> _Consegna 1_: Traduci in inglese questa frase del testo sulla cooperazione militare tra Israele e Nato: «Nel maggio 2005 Israele viene ammesso quale membro dell’Assemblea parlamentare della Nato».
> _Consegna 2_: Per favore, prosegui il testo sulla cooperazione militare tra Israele e Nato partendo dopo la sua ultima frase.

> _Testo da leggere_:
============
Nel gennaio 2004 un aereo radar Awacs
della Nato atterra per la prima volta a Tel Aviv e il personale
israeliano viene addestrato all’uso delle sue tecnologie.
Nel
dicembre 2004 viene data notizia che la Germania fornirà a Israele altri
due sottomarini Dolphin, che si aggiungeranno ai tre (di cui due
regalati) consegnati negli anni Novanta. Israele può così potenziare la
sua flotta di sottomarini da attacco nucleare, tenuti costantemente in
navigazione nel Mediterraneo, Mar Rosso e Golfo Persico.
Nel
febbraio 2005 il segretario generale della Nato compie la prima visita
ufficiale a Tel Aviv, dove incontra le massime autorità militari
israeliane per «espandere la cooperazione militare».
Nel marzo 2005
si svolge nel Mar Rosso la prima esercitazione navale congiunta
Israele-Nato: il comando del gruppo navale della «Forza di risposta
Nato» è affidato alla marina italiana che vi partecipa con la fregata
Bersagliere.
Nel maggio 2005, dopo essere stato ratificato al senato e
alla camera, il memorandum d’intesa italo-israeliano diviene legge:
viene così istituzionalizzata la cooperazione tra i ministeri della
difesa e le forze armate dei due paesi riguardo l’«importazione,
esportazione e transito di materiali militari», l’«organizzazione delle
forze armate», la «formazione/addestramento».
Nel maggio 2005 Israele viene ammesso quale membro dell’Assemblea parlamentare della Nato.
Nel giugno 2005 la marina israeliana partecipa a una esercitazione Nato nel Golfo di Taranto.
Nel luglio 2005 truppe israeliane partecipano per la prima volta a una esercitazione Nato, che si svolge in Ucraina.
Nel
giugno 2006 una nave da guerra israeliana partecipa a una esercitazione
Nato nel Mar Nero allo scopo di «creare una migliore interoperabilità
tra la marina israeliana e le forze navali Nato».
============
> _Righe del dataset_:
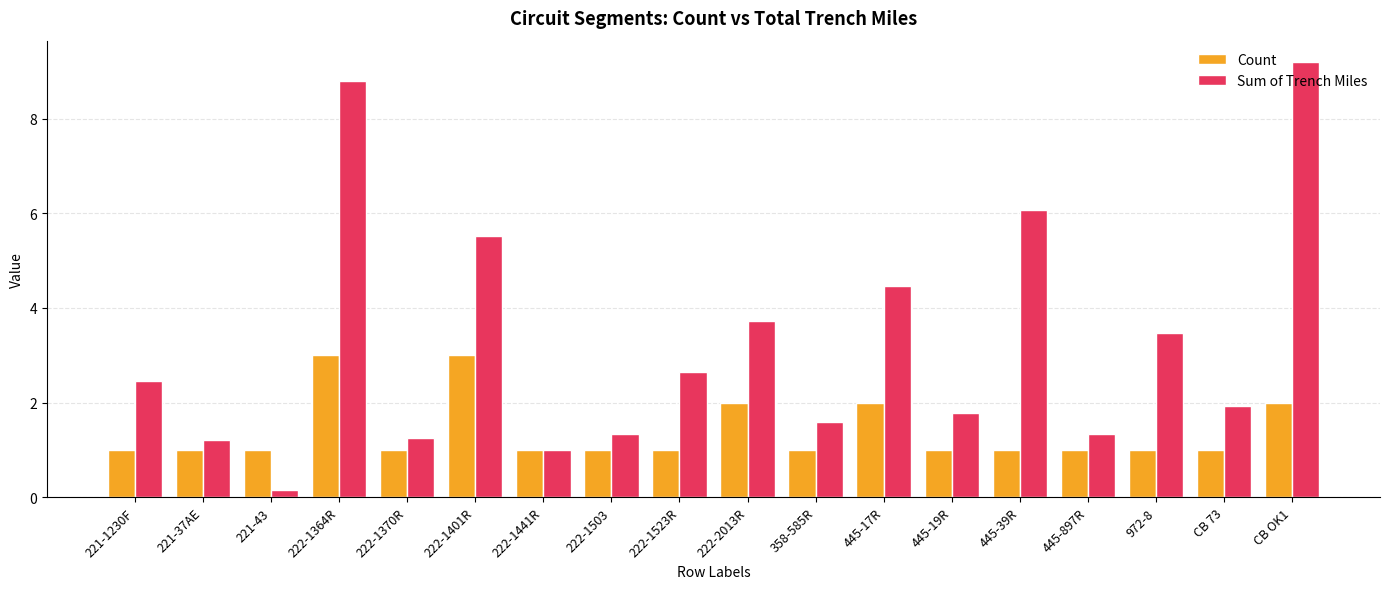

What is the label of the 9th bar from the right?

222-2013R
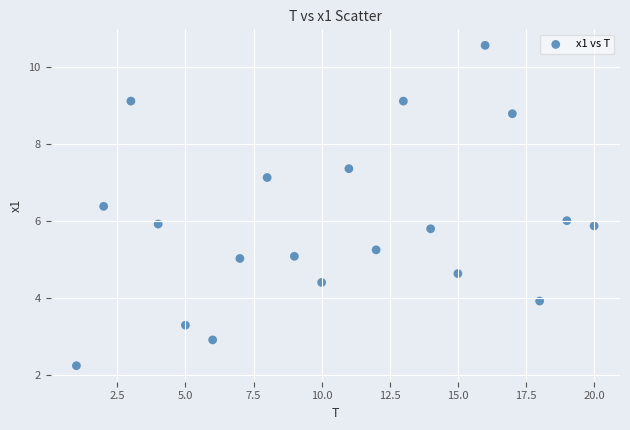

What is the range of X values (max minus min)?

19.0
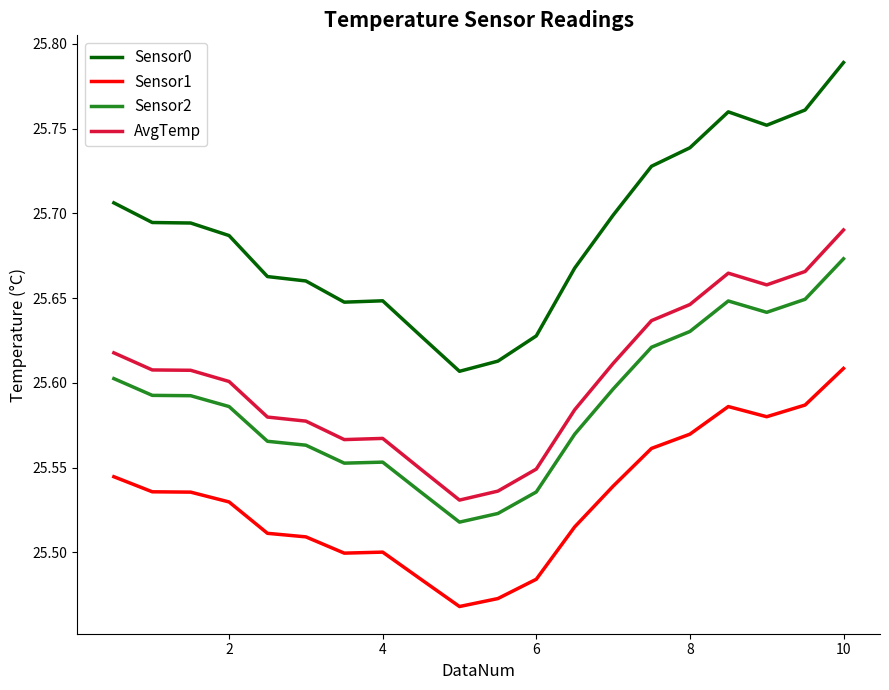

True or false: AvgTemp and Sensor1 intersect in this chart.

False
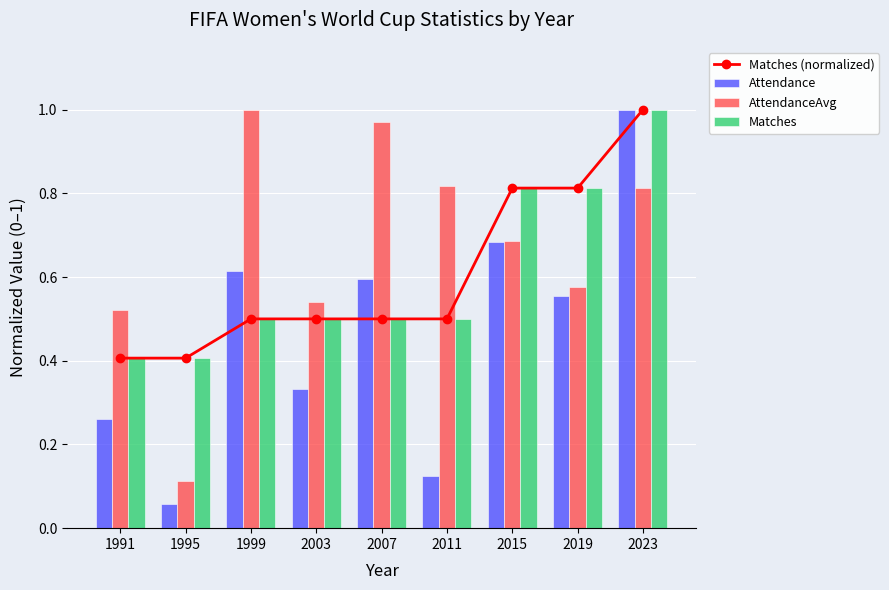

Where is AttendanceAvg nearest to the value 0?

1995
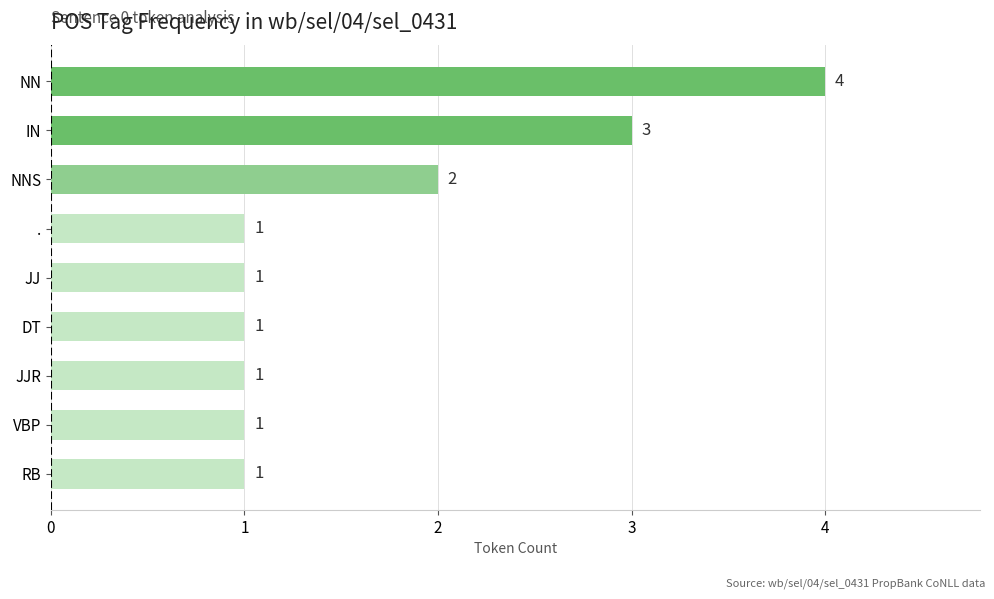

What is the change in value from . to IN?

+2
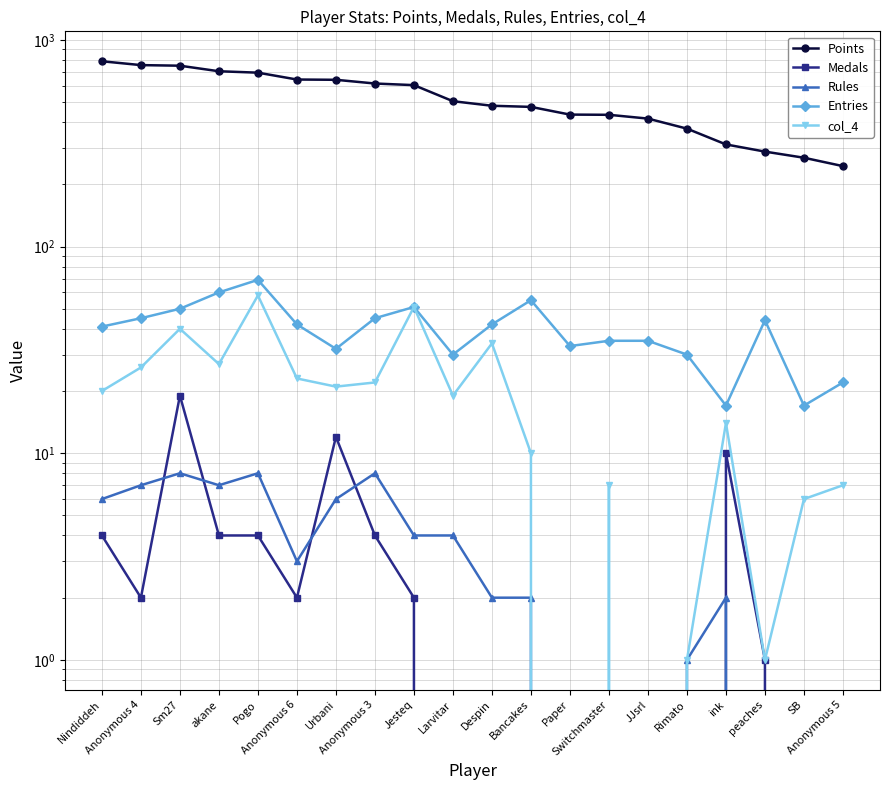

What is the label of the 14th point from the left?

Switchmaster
============
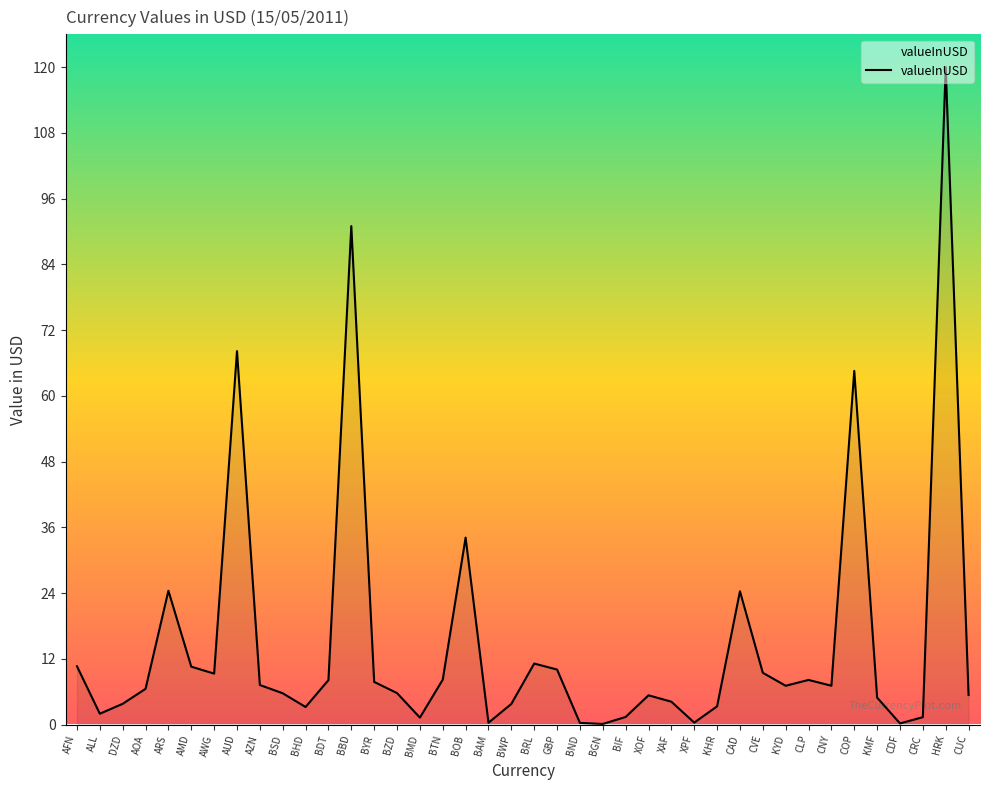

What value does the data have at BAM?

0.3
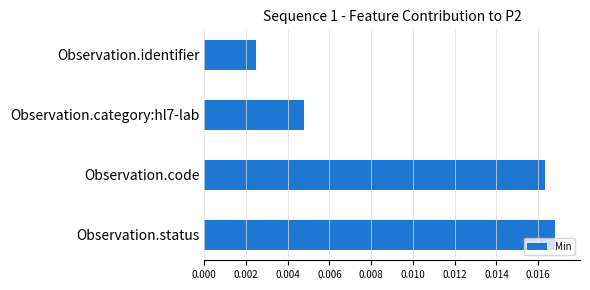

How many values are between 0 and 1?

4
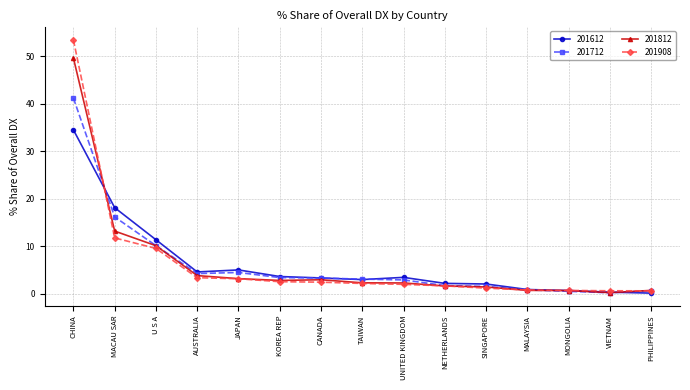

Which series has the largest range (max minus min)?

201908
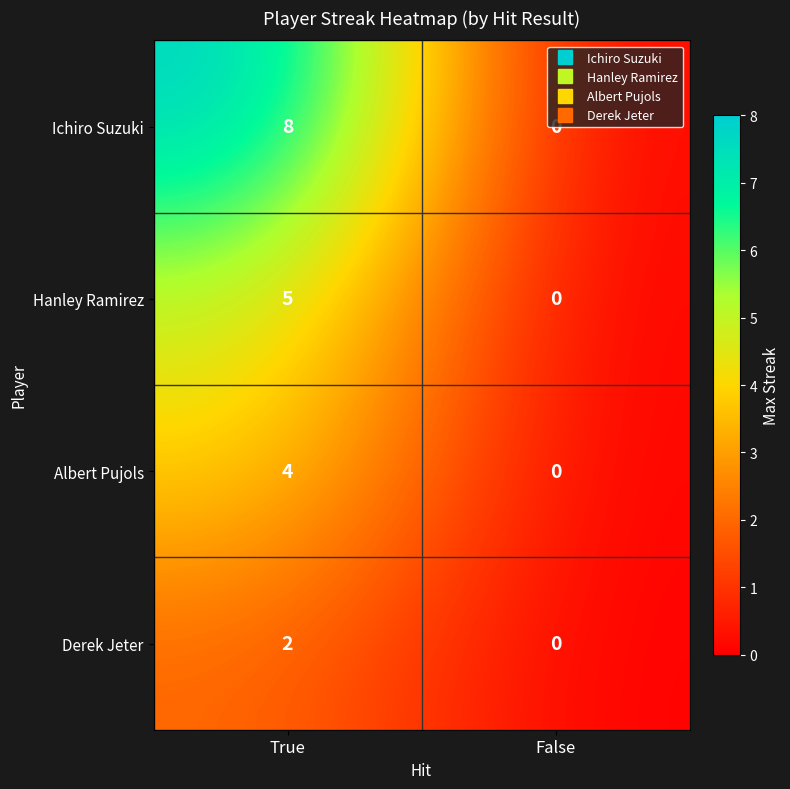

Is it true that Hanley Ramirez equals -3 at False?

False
============
> _Risultato 1_: In May 2005, Israel is admitted as a member of the NATO Parliamentary Assembly.

> _Risultato 2_:
Nell’ottobre 2006,
Nato e Israele concludono un accordo che stabilisce una più stretta
cooperazione israeliana al programma Nato «Dialogo mediterraneo», il cui
scopo è «contribuire alla sicurezza e stabilità della regione». In tale
quadro, «Nato e Israele si accordano sulle modalità del contributo
israeliano all’operazione marittima della Nato Active Endeavour»
(Nato/Israel Cooperation, 16 ottobre 2006).
Israele viene così
premiato dalla Nato per l’attacco e l’invasione del Libano. Le forze
navali israeliane, che insieme a quelle aeree e terrestri hanno appena
martellato il Libano con migliaia di tonnellate di bombe facendo strage
di civili, vengono integrate nella operazione Nato che dovrebbe
«combattere il terrorismo nel Mediterraneo». Le stesse forze navali che,
bombardando la centrale elettrica di Jiyyeh sulle coste libanesi, hanno
provocato una enorme marea nera diffusasi nel Mediterraneo (la cui
bonifica verrà a costare centinaia di milioni di dollari), collaborano
ora con la Nato per «contribuire alla sicurezza della regione».
Il 2
dicembre 2008, circa tre settimane prima dell’attacco israeliano a Gaza,
la Nato ratifica il «Programma di cooperazione individuale» con
Israele. Esso comprende una vasta gamma di campi in cui «Nato e Israele
coopereranno pienamente»: controterrorismo, tra cui scambio di
informazioni tra i servizi di intelligence; connessione di Israele al
sistema elettronico Nato; cooperazione nel settore degli armamenti;
aumento delle esercitazioni militari congiunte Nato-Israele;
allargamento della cooperazione nella lotta contro la proliferazione
nucleare (ignorando che Israele, unica potenza nucleare della regione,
ha rifiutato di firmare il Trattato di non-proliferazione).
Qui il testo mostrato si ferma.